Source: Tata Consultancy Services [2]

Established in 2012, Yikong Chain has been providing products and services to retail stores in China, which are small supermarkets or corner stores seen in local communities everywhere. There are about 6 million such retail stores in the country, with an estimated market size of around 1.5 trillion yuans. So far Yikong Chain has signed up more than 1,500 high-purchase-frequency retail store customers and opened warehouse operation centers in Shanghai and Suzhou, China. The average purchase frequency of retail stores that are running on Yikong Chain has doubled, which is five times that of traditional e-commerce giants. The company has also signed cooperation agreements with well-known FMCG giants such as Coca-Cola, Uni-President, Pepsi-Cola and Nestle.
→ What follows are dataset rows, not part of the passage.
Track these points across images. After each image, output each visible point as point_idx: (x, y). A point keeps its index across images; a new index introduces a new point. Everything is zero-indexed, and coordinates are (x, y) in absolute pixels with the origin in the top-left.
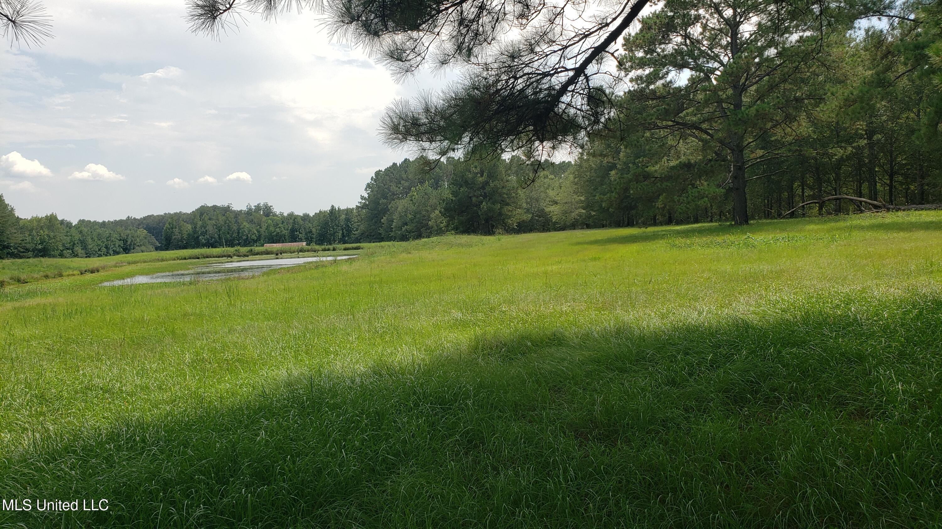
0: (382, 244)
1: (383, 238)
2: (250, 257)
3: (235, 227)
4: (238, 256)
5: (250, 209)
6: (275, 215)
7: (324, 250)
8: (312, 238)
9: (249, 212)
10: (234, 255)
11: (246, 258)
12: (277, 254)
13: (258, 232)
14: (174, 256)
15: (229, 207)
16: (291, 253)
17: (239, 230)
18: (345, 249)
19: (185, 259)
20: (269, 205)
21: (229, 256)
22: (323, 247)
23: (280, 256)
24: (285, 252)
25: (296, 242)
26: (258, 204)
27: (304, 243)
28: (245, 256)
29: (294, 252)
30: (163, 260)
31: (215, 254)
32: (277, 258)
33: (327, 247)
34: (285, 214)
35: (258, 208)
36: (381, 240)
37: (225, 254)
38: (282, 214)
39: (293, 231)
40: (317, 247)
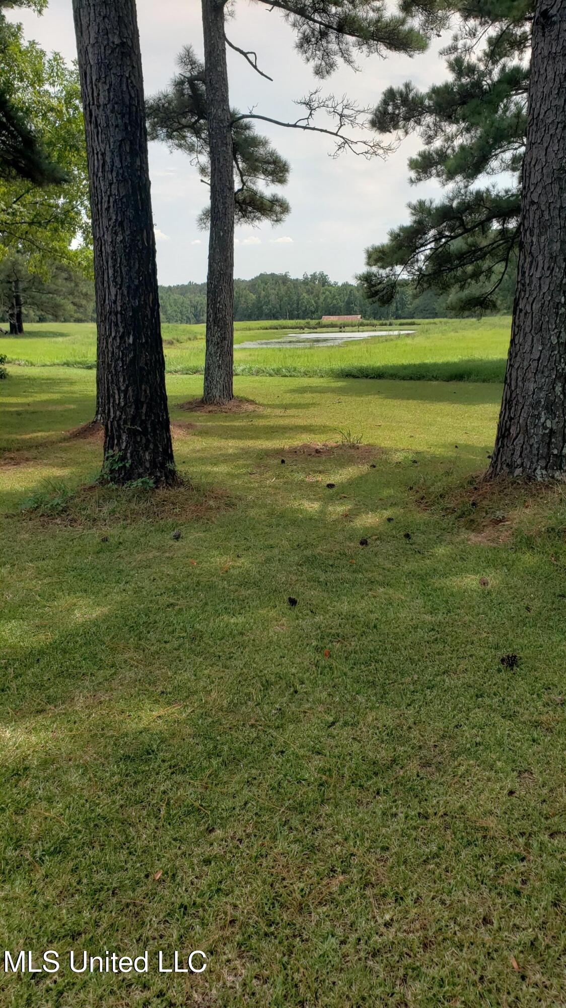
0: (436, 320)
1: (436, 313)
2: (319, 330)
3: (295, 298)
4: (309, 328)
5: (307, 278)
6: (330, 285)
7: (382, 325)
8: (366, 311)
9: (306, 282)
10: (306, 327)
11: (315, 330)
12: (341, 328)
13: (316, 302)
14: (258, 326)
15: (286, 275)
16: (352, 326)
17: (298, 300)
18: (401, 324)
19: (267, 329)
20: (325, 274)
21: (302, 328)
22: (381, 322)
23: (343, 329)
24: (348, 326)
25: (350, 314)
26: (315, 273)
27: (359, 316)
28: (315, 328)
29: (355, 326)
30: (250, 329)
31: (290, 325)
32: (341, 332)
33: (384, 322)
34: (340, 284)
35: (314, 276)
36: (435, 315)
37: (298, 325)
38: (336, 283)
39: (349, 303)
40: (375, 322)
Yikong Chain was the runner-up in the Finals of the 3rd China Blockchain Technology Innovation Application Competition in 2018. The company chose to operate on Jingtum’s MOAC public blockchain platform because “the MOAC platform is more technically advanced and reliable compared with other public chains that are available,” said Mr. Jianqiang Liu, the founder and CEO of Yikong Chain. Yikong Chain is actively looking to expand the business via cross-industry collaborations such as gaming, video and traditional industries. Such opportunities are only made possible by the rapid development of blockchain technology. MOAC, a public blockchain platform specifically designed for commercial applications, is a decentralized, secure and scalable underlying network that provides scalable and resilient blockchains which support transactions, data access and control flow by way of an advanced layered multi-blockchain architecture. Its uniquely designed multi-layer architecture and micro-chain technology provides the framework for spawning sub-blockchains quickly and easily and allows users to execute Smart Contracts in a highly efficient way.

References:

[1] https://openledger.info/solutions/blockchain-retail/.

[2] ‘Unblocking the Retail Supply Chain with Blockchain’, Tata Consultancy Services.